WORK ORDER 1
Please answer these from the earnings excerpt below:
(a) How many hours of total U.S. time spent were recorded in Q3 2024?
(b) What were adjusted EBITDA losses in the first nine months of 2025?
(c) What is the new full-year 2025 revenue guidance range?
WORK ORDER 2
Write a continuation of the earnings excerpt below, picking up after its final sentence.

Commerce and other revenues totaled $17 million compared to $20.1 million in Q3 2024, a decline of 15%. Organic affiliate commerce declined by $2.8 million to $16.8 million. This was primarily driven by a decline in supplemental bonuses from affiliate partners, including Amazon, as they continue to refine their commission methodologies. It’s worth noting, however, that year-to-date organic affiliate revenue is essentially flat year over year. On the audience engagement side, total U.S. time spent across our properties was 68.5 million hours compared to 80.3 million hours in Q3 2024. This decline was largely expected as Q3 2024 benefited significantly from elevated news consumption during the presidential election cycle. On a sequential basis, time spent was relatively stable compared to Q2 2025, as we continue to see strong engagement metrics among our most loyal users.
Looking at the first nine months of 2025, total revenues reached $128.7 million compared to $133.7 million in the first nine months of 2024, a decline of 4%. Net loss from continuing operations was $30.5 million compared to $29.8 million in the same period last year. Adjusted EBITDA losses improved to $3.2 million compared to losses of $5.5 million in the first nine months of 2024, an improvement of 42%. This year-to-date performance reflects the ongoing transformation of our revenue mix, with growth in programmatic advertising and studio revenue partially offset by declines in direct-sold categories. Looking ahead, we are reducing our full-year 2025 guidance by approximately $10 million to reflect the softness in Q3 and our cautious approach to Q4 2024 results. We now expect revenue in the range of $185-$195 million and now expect adjusted EBITDA in the range of break-even to $10 million.

Data collected from a set
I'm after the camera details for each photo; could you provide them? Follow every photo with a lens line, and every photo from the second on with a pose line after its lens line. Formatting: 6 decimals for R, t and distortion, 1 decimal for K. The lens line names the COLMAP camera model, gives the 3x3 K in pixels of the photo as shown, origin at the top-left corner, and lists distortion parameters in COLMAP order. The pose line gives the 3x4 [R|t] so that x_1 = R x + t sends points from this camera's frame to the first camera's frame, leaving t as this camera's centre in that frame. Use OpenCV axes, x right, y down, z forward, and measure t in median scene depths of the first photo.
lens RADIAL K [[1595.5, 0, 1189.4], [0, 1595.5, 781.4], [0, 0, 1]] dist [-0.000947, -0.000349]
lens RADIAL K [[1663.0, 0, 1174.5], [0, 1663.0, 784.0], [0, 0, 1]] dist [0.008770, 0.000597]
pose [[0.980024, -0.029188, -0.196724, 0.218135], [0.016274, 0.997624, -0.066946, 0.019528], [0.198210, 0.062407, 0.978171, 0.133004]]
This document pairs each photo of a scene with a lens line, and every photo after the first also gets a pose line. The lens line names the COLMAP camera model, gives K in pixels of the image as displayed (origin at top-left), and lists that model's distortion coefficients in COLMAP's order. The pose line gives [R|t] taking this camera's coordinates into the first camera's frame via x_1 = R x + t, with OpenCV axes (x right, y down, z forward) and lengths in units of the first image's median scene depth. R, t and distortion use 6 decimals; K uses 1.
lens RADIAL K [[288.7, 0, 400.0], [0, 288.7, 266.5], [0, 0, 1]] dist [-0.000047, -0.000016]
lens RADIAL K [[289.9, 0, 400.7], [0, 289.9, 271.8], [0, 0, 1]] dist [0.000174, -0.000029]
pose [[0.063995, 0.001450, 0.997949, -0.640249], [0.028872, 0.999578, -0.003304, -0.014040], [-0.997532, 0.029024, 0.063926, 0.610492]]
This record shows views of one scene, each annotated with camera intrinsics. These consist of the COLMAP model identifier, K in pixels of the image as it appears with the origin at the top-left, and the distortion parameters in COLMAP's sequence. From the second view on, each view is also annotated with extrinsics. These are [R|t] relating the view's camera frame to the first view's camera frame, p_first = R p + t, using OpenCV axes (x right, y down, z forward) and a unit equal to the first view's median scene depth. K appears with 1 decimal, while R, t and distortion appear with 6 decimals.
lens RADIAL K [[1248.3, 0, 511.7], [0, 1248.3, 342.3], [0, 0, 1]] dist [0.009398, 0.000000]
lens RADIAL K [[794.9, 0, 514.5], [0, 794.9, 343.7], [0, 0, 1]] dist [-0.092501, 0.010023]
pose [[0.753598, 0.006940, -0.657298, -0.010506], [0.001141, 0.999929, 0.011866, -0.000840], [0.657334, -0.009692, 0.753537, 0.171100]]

ANSWER SPACE 1
(a) 80.3 million hours
(b) $3.2 million
(c) $185-$195 million

ANSWER SPACE 2
This revised outlook reflects the near-term challenges in advertising and commerce, as well as the lumpiness in studio project timing. However, we remain committed to improving net income from continuing operations and achieving adjusted EBITDA profitability for the full year. We continue to believe that our strategic focus on owned distribution, scalable revenue streams, and new innovation on initiatives position us well for long-term value creation. As we head into Q4, we’re focused on executing against our seasonal strengths, particularly in affiliate commerce during key shopping windows like Black Friday and Cyber Monday, while continuing to invest in the foundations for future growth. Thank you for joining us today. I’ll hand the call back to the operator now.
Conference Operator: Thank you for your participation in today’s conference. This concludes the program. You may now.